===== EXTRACT TO READ

# Unique Silk Batik Pens, Phase 2



## Bob in SF (Jun 4, 2016)

Here is the first Batik Baby - tube-in cast with Alumilite Clear Slow in one of Fred Wissen's slimline tube-in molds - so far, so good:






Here's the link to Phase 1
http://www.penturners.org/forum/f178/unique-silk-batik-pens-phase-1-a-141016/

Fun weekend ahead.

Happy Saturday to all - Bob


----------



## JohnU (Jun 4, 2016)

Very unique Bob!  Thanks for showing.  I really enjoy your creative posts. I still revisit the marble making.


----------



## Bob in SF (Jun 4, 2016)

Many thanks for kind words, John.

The same nice lady also wants shibori-style dyed silk pens - another fun little challenge.  

I'm starting out with the "pole" shibori technique - sewed a Habotai 8mm silk tube, scrunched it up onto 3/4" PVC, reverse turned slowly between centers on the lathe while lightly sponge-brushing on some Jacquard green label dyes; then stretched out the dyed silk tube to dry.  Next step will be to cut it open, steam fix the dyes, then handle it the same way as the batik.
Lathe-assisted shibori:





- Bob


----------



## Charlie_W (Jun 4, 2016)

Cool pen Bob!.....love the colors and effect!


----------



## Bob in SF (Jun 5, 2016)

==========

TASK DESCRIPTION - Write the next part of the silk batik pen thread above, picking up right after its last line.

===== DATA EXCERPTS

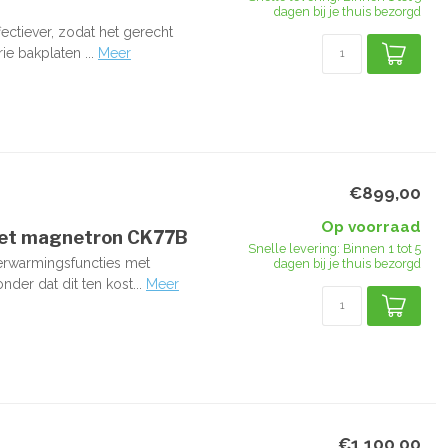
dagen bij je thuis bezorgd
ectiever, zodat het gerecht
e bakplaten ...
Meer
€899,00
Op voorraad
met magnetron CK77B
Snelle levering: Binnen 1 tot 5
rwarmingsfuncties met
dagen bij je thuis bezorgd
der dat dit ten kost...
Meer
€1.100,00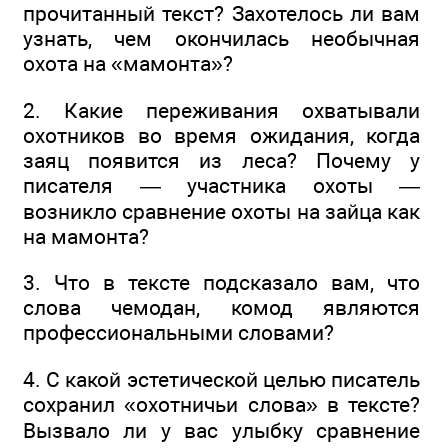
прочитанный текст? Захотелось ли вам
узнать, чем окончилась необычная
охота на «мамонта»?
2. Какие переживания охватывали
охотников во время ожидания, когда
заяц появится из леса? Почему у
писателя — участника охоты —
возникло сравнение охоты на зайца как
на мамонта?
3. Что в тексте подсказало вам, что
слова чемодан, комод являются
профессиональными словами?
4. С какой эстетической целью писатель
сохранил «охотничьи слова» в тексте?
Вызвало ли у вас улыбку сравнение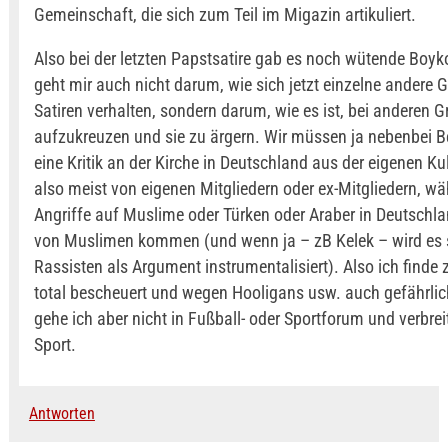
Gemeinschaft, die sich zum Teil im Migazin artikuliert.
Also bei der letzten Papstsatire gab es noch wütende Boyk
geht mir auch nicht darum, wie sich jetzt einzelne andere 
Satiren verhalten, sondern darum, wie es ist, bei anderen 
aufzukreuzen und sie zu ärgern. Wir müssen ja nebenbei 
eine Kritik an der Kirche in Deutschland aus der eigenen K
also meist von eigenen Mitgliedern oder ex-Mitgliedern, w
Angriffe auf Muslime oder Türken oder Araber in Deutschla
von Muslimen kommen (und wenn ja – zB Kelek – wird es 
Rassisten als Argument instrumentalisiert). Also ich finde 
total bescheuert und wegen Hooligans usw. auch gefährli
gehe ich aber nicht in Fußball- oder Sportforum und verbre
Sport.
Antworten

==========

ANSWER AREA -
Thanks, Charlie - fun process.


----------



## Bob in SF (Jun 5, 2016)

Phase 2 completed - 7 Unique Silk Batik pens - moving onto the shibori-dyed silk pens (she wants a set of 7 shibori's):





Best regards - Bob


----------



## Bob in SF (Jun 11, 2016)

First run of Shibori-dyed silk - ready for pen making:




I'll start another thread about it after I get a little farther along - fun variety of dyeing techniques dating back about 12 centuries.
- Bob


----------



## Bob in SF (Jun 20, 2016)

My dear textile designing friend emailed me Sat. AM and ordered a sextet of Batiks - this time with metal flakes - so I obliged her (a little more pizazz than the "plain" batiks):





She's eager to collaborate on some future projects - why not? - I'll be the same age whether I do or don't - choosing do.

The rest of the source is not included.